Aim of the exercise: In the article about funding the replacement of a level crossing, what did the county council originally expect the needed land to cost?

The authority will now vote in favour of upping original £13.6 million pledged to £16.4million.

The board will also be asked to agree the apportionment of 40/60 as a split of any under/over spend against the budget with Cambridgeshire County Council.

The combined authority will meet in Peterborough on Wednesday and will need two thirds of the constituent councils’ members to vote in favour of the proposal.

Mr Barclay’s statement suggests that party leaders have met in privately and agreed to sanction the extra spending.

Chris Twigg, director of transport, said that the scheme “continues to deliver exceptional value for money” and that it could still be completed by 2020 if the funding is agreed.

“This project has had a long gestation period that has, in some respects, missed opportunities to fund it in a more comprehensive manner,” he said.

And because of the increased costs at such a late stage “there is little opportunity to redeem the position in a structured manner”.

If the combined authority does agree to the extra money being spent it will come from their £74 million allocation from the transforming cities fund. Early estimates for the replacement crossing of £13.6 million rose three years ago to £16.9 million but the final projected cost is now £30 million.

One reason why costs have escalated is buying up the land needed which the county council originally thought would be £500,000.

Mr Twigg said the land value has since risen to £3.9 million after it was “identified” as having commercial value and not agricultural land as originally thought.

One hundred trains typically use the level crossing between 7am and 7pm and 50 during the night and delays of up to 23 minutes each hour can be experienced, says Mr Twigg.

“The delays have a significant impact on local businesses and commuters,” he says. “Addressing these problems is therefore vital for the economy.”

Data for analysis:

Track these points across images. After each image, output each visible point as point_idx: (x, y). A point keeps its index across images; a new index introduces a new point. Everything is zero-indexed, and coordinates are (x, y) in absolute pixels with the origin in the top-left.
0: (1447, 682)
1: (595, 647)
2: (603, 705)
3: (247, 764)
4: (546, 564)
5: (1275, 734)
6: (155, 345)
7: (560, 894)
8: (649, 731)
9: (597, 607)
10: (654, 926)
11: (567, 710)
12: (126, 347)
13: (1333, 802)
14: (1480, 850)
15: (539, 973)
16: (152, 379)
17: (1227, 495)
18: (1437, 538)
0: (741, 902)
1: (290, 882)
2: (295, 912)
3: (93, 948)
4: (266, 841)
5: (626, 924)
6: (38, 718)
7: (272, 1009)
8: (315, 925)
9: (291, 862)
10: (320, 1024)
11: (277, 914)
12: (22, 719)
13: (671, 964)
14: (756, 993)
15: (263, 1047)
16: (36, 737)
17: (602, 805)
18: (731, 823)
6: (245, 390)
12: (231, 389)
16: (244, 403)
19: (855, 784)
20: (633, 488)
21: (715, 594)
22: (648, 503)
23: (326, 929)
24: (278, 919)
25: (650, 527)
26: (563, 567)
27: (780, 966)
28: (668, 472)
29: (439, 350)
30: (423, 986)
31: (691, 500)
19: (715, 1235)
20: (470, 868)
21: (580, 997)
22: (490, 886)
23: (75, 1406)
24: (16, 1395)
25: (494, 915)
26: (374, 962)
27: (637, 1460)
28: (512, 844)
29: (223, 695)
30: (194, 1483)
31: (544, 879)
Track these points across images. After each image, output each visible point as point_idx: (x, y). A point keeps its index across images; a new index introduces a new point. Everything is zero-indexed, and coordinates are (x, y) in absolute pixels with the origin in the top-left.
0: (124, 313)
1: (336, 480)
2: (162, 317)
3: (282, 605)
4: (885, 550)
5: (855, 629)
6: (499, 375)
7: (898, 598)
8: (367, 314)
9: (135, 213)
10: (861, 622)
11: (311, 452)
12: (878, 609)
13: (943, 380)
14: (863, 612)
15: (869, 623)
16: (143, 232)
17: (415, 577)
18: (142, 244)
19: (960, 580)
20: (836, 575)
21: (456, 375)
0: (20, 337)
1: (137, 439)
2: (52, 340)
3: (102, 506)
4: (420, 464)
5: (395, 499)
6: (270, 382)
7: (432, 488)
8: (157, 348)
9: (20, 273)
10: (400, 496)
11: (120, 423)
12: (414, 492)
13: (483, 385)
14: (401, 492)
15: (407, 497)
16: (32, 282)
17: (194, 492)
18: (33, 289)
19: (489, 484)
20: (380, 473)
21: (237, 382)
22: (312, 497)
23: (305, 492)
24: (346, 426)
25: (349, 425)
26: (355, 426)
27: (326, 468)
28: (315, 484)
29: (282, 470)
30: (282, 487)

Expected answer: £500,000